Calculate Max Sum Distance for extraction of keywords

We take the 2 x top_n most similar words/phrases to the document. Then, we take all top_n combinations from the 2 x top_n words and extract the combination that are the least similar to each other by cosine similarity.

This is O(n^2) and therefore not advised if you use a large top_n

Parameters:

Name Type Description Default
doc_embedding ndarray

The document embeddings

required
word_embeddings ndarray

The embeddings of the selected candidate keywords/phrases

required
words List[str]

The selected candidate keywords/keyphrases

required
top_n int

The number of keywords/keyhprases to return

required
nr_candidates int

The number of candidates to consider

required

Returns:

Type Description
List[Tuple[str, float]]

The selected keywords/keyphrases with their distances

Source code in keybert\_maxsum.py
def max_sum_distance(
doc_embedding: np.ndarray,
word_embeddings: np.ndarray,
words: List[str],
top_n: int,
nr_candidates: int,
) -> List[Tuple[str, float]]:
"""Calculate Max Sum Distance for extraction of keywords

We take the 2 x top_n most similar words/phrases to the document.
Then, we take all top_n combinations from the 2 x top_n words and
extract the combination that are the least similar to each other
by cosine similarity.

This is O(n^2) and therefore not advised if you use a large `top_n`

Arguments:
doc_embedding: The document embeddings
word_embeddings: The embeddings of the selected candidate keywords/phrases
words: The selected candidate keywords/keyphrases
top_n: The number of keywords/keyhprases to return
nr_candidates: The number of candidates to consider

Returns:
List[Tuple[str, float]]: The selected keywords/keyphrases with their distances
"""
if nr_candidates < top_n:
raise Exception(
"Make sure that the number of candidates exceeds the number "
"of keywords to return."
)
elif top_n > len(words):
return []

# Calculate distances and extract keywords
distances = cosine_similarity(doc_embedding, word_embeddings)
distances_words = cosine_similarity(word_embeddings, word_embeddings)
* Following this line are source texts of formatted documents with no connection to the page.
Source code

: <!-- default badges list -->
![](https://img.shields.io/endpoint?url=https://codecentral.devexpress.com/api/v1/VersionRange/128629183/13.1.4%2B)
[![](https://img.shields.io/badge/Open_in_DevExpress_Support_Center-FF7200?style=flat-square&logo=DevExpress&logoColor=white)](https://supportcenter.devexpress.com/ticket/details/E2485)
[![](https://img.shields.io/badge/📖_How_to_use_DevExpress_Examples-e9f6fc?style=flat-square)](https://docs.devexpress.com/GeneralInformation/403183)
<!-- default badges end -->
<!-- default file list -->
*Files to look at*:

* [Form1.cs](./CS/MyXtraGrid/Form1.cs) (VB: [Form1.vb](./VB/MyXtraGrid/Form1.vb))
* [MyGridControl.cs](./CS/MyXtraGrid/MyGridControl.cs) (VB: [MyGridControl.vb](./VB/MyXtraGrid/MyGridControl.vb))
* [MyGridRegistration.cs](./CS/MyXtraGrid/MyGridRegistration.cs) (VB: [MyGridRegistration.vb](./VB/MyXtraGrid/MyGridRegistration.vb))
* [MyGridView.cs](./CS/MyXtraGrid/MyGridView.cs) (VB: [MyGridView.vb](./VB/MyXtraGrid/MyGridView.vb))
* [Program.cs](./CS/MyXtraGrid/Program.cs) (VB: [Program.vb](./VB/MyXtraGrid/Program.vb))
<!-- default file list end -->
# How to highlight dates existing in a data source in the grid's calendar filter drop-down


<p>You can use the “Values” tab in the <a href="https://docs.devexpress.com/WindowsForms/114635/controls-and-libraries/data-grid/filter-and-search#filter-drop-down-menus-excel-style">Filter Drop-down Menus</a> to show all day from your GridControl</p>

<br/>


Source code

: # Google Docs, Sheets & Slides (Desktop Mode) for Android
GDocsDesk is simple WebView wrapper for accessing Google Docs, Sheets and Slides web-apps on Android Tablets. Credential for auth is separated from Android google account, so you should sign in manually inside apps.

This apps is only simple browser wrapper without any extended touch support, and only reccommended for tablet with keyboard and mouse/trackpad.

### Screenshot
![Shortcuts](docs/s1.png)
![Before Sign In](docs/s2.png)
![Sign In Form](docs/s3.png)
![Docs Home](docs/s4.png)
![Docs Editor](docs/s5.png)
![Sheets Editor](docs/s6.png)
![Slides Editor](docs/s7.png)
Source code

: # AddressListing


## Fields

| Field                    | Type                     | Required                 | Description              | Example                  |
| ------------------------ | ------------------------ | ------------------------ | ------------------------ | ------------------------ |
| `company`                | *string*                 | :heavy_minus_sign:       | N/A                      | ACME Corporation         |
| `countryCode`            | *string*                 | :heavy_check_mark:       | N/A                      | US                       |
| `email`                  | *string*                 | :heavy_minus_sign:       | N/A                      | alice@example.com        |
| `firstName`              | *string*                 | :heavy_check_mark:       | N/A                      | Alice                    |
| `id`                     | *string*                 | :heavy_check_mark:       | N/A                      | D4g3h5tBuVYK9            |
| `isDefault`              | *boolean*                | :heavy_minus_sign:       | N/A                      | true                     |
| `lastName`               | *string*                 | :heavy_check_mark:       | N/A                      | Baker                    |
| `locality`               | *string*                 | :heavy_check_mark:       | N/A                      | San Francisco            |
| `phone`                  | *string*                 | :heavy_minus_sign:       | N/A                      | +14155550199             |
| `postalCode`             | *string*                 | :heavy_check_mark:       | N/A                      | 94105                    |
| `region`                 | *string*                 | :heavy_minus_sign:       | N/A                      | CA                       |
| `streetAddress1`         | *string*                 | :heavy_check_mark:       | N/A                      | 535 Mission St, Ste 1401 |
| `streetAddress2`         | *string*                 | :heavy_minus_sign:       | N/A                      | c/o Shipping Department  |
# Get 2*top_n words as candidates based on cosine similarity
words_idx = list(distances.argsort()[0][-nr_candidates:])
words_vals = [words[index] for index in words_idx]
candidates = distances_words[np.ix_(words_idx, words_idx)]

# Calculate the combination of words that are the least similar to each other
min_sim = 100_000
candidate = None
for combination in itertools.combinations(range(len(words_idx)), top_n):
sim = sum(
[candidates[i][j] for i in combination for j in combination if i != j]
)
if sim < min_sim:
candidate = combination
min_sim = sim

return [
(words_vals[idx], round(float(distances[0][words_idx[idx]]), 4))
for idx in candidate
]